Ok, we now have t-shirts!! Buy a "THE ANNCREDIBLE FIGHT" t-shirt, hoodie or tote bag and show your support for Ann. ALL proceeds will go to help her pay for medical expenses and costs related to her Anncredible Fight. Please post a picture of you wearing your ANNCREDIBLE FIGHT gear! Let's decorate Facebook with a zillion pics of everyone united in the fight! Thank you!!


Here is the link to the shop to order.   

http://anncredible.spreadshirt.com/

You can also join her facebook group to help to support and follow the journey.

https://www.facebook.com/groups/ANNCAN/


Monday, September 16, 2013

Tidal Wave- I've Got Cancer


For the past couple years, I have been travelling in the barrel of a giant wave, trying to keep my balance and sanity.  I've been teetering back and forth, caring for the kids, struggling with my ex, and trying to maintain a personal life of my own.  It hasn't been easy, but I have been patient, and kept my head up, looking for wonderful things towards the horizon.
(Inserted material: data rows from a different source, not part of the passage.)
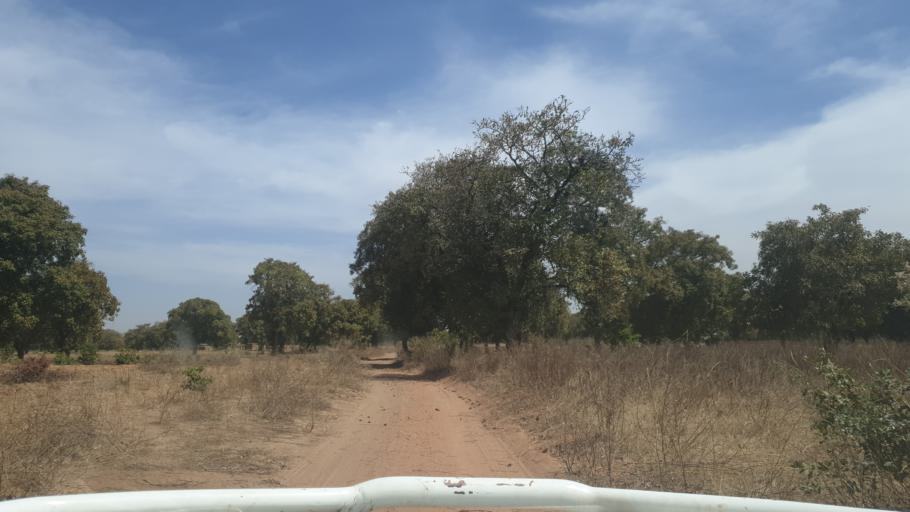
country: ML
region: Sikasso
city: Yorosso
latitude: 12.2896
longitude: -4.6699
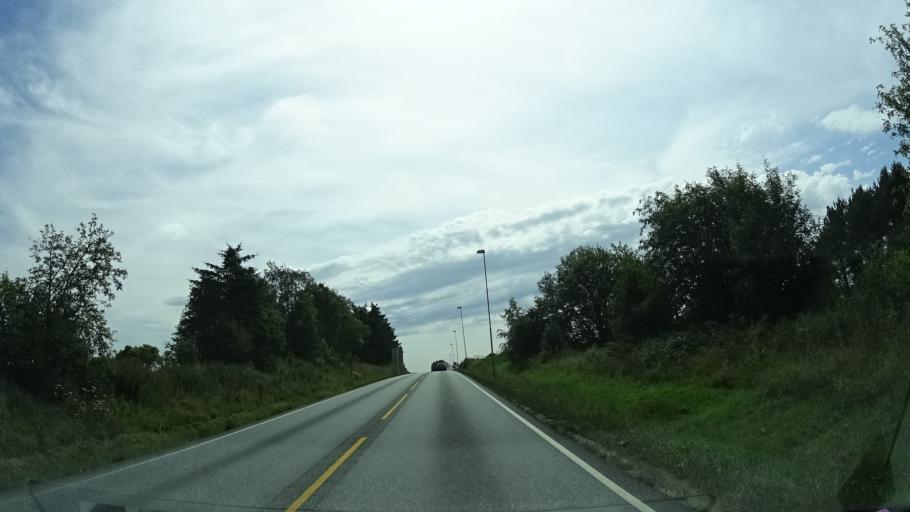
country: NO
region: Rogaland
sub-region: Randaberg
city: Randaberg
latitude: 59.0041
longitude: 5.6431
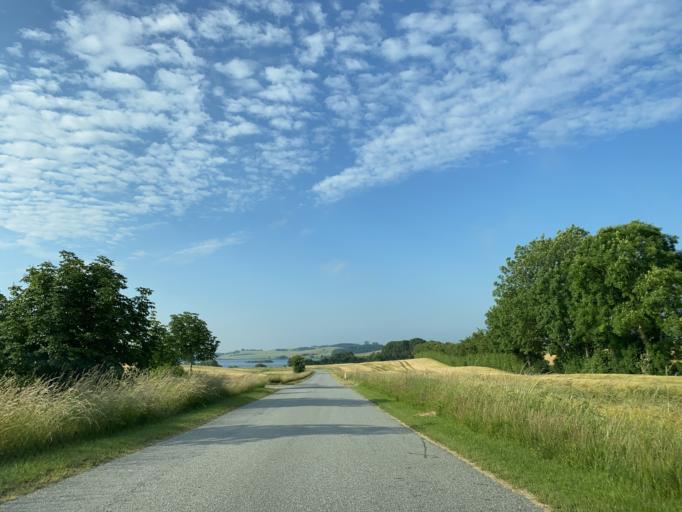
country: DK
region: South Denmark
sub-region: Haderslev Kommune
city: Haderslev
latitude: 55.1776
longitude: 9.4814
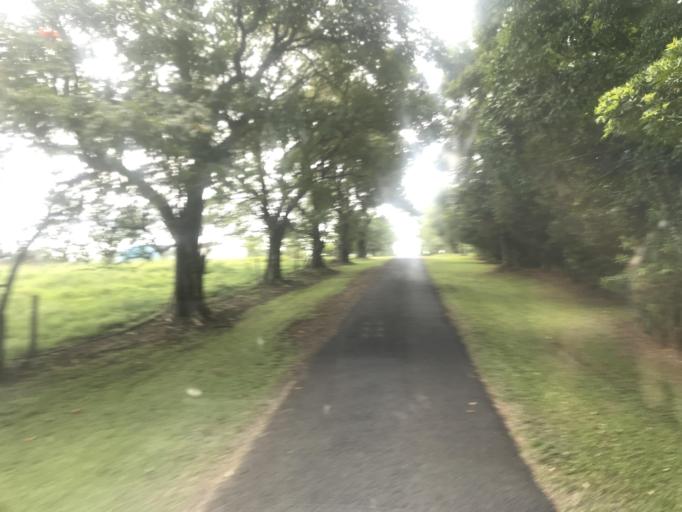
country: AU
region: Queensland
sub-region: Tablelands
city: Ravenshoe
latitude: -17.5546
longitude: 145.6933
Today, this emornmous wave has crashed down upon me.  I have just been diagnosed with an agressive form of breast cancer.  It has already spread, and I am still awaiting more testing to determine the extent.  The bottom line is, it was not caught early.  It's an awful feeling to know that something so destructive has been growing inside my body.

I am tumbling, gasping for air, and feel the full force of the shock.  A million questions race through my mind.  Could it have been diagnosed sooner?  How long will I live?  Will the children understand?  How will I have enough energy to fight this when I barely make it through a day as it is?  Am I strong enough?  If I'm not strong enough, will I feel like I've failed my family?

I'm not sad.  I trust that God has a plan.  The only fear I have is of the things I do not know yet.  But I know the answers will come in time.

As my friends, if you don't know what to do or say, maybe I can provide some insight.  It's wonderful to hear that you're there to help.  That's all I want or need.  I don't know the answers to a lot of questions being asked right now.  And I feel like I'm doing a lot of stuff to make other people feel okay about my cancer. "Don't worry, I'll be fine."  Honestly, I really don't know how it's going to turn out.

I don't have energy to talk to the many survivors that people are offering.  It's kind and generous to offer, but it's so stressful to me to try and make time for more people.  I can barely keep up.  I need time to process what is going on.  I need time to wallow, for at least a moment, in what is taking over my body.  I need time to figure out what my plans are, the what ifs, the challenges.  I just need time and support.

If you are going to pray, pray for one thing only, strength.  I do not question God's plan or ask him to change the course of my life.  I trust that he knows what he's doing.  I just ask that I am strong enough to handle what he gives.

This has been a relentless storm.  I have taken a beating over and over, and I wasn't even standing upright yet when I was hit again.   But I will fight as hard as I have to, for as long as I can.  After all, I did say I was Anncredible.